I maintain a number of snaps whose default behaviour should different on an embedded, Ubuntu Core system and on a desktop “Classic” system.

It makes sense for them to run as a daemon on Core systems, but on Classic systems less so as they are more useful when started in a user session.

My latest iteration around this is to add an install hook that scans /proc/cmdline for snap_core= and sets a property accordingly:

snap_core=$(sed -n 's/.*snap_core=\([^ ]*\).*/\1/p' /proc/cmdline)

# On Ubuntu Core we default to daemon mode
if [ ! -z "${snap_core}" ]
then snapctl set daemon=true
else snapctl set daemon=false
fi

(I’m using a property as it is perfectly sensible for this default to be reconfigured by the user.)

That works on the systems I’ve tried, but I wondered whether this is reliable, or if there’s a better way to detect the type of host system.

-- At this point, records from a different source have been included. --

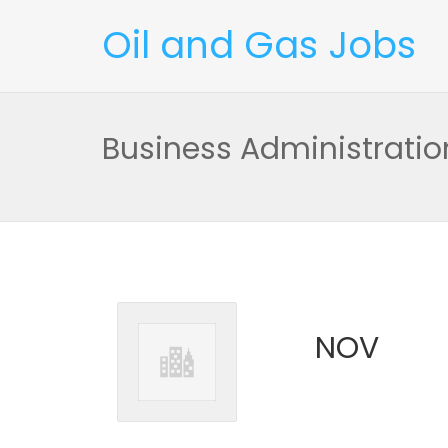
Oil and Gas Jobs
Business Administratio
NOV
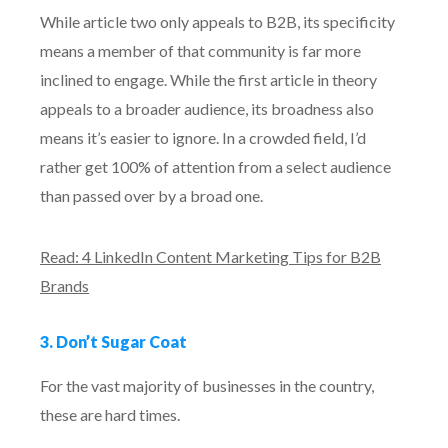
While article two only appeals to B2B, its specificity
means a member of that community is far more
inclined to engage. While the first article in theory
appeals to a broader audience, its broadness also
means it’s easier to ignore. In a crowded field, I’d
rather get 100% of attention from a select audience
than passed over by a broad one.
Read: 4 LinkedIn Content Marketing Tips for B2B
Brands
3. Don’t Sugar Coat
For the vast majority of businesses in the country,
these are hard times.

it is definitely the most reliable thing to check for core today … but your code is pretty compilcated, why not just:

snapctl set daemon=false

if grep -q snap_core= /proc/cmdline; then
  snapctl set daemon=true
fi

True, that snippet could be simpler. But in the real install hook I have further logic:

# On Ubuntu Core18 we default to software cursor
if [[ "${snap_core}" =~ core18.*snap ]]
then snapctl set cursor=software
else snapctl set cursor=auto
fi
snapctl set daemon=false
snapctl set cursor=auto

if grep -q snap_core= /proc/cmdline; then
  snapctl set daemon=true
  if grep -q snap_core=core18 /proc/cmdline; then
    snapctl set cursor=software
  fi
fi

:wink:

I’d also suggest to not use bash if avoidable but /bin/sh with POSIX compliant code. bash is usually slower and takes more ram (several MB vs a few kb). If there s a chance your snap gets installed on any low-end hardware this can have quite some impact (i.e. single-core/low-ram ARM CPUs running a digital-signage application).

Point taken. :wink:

However, translation may take some time.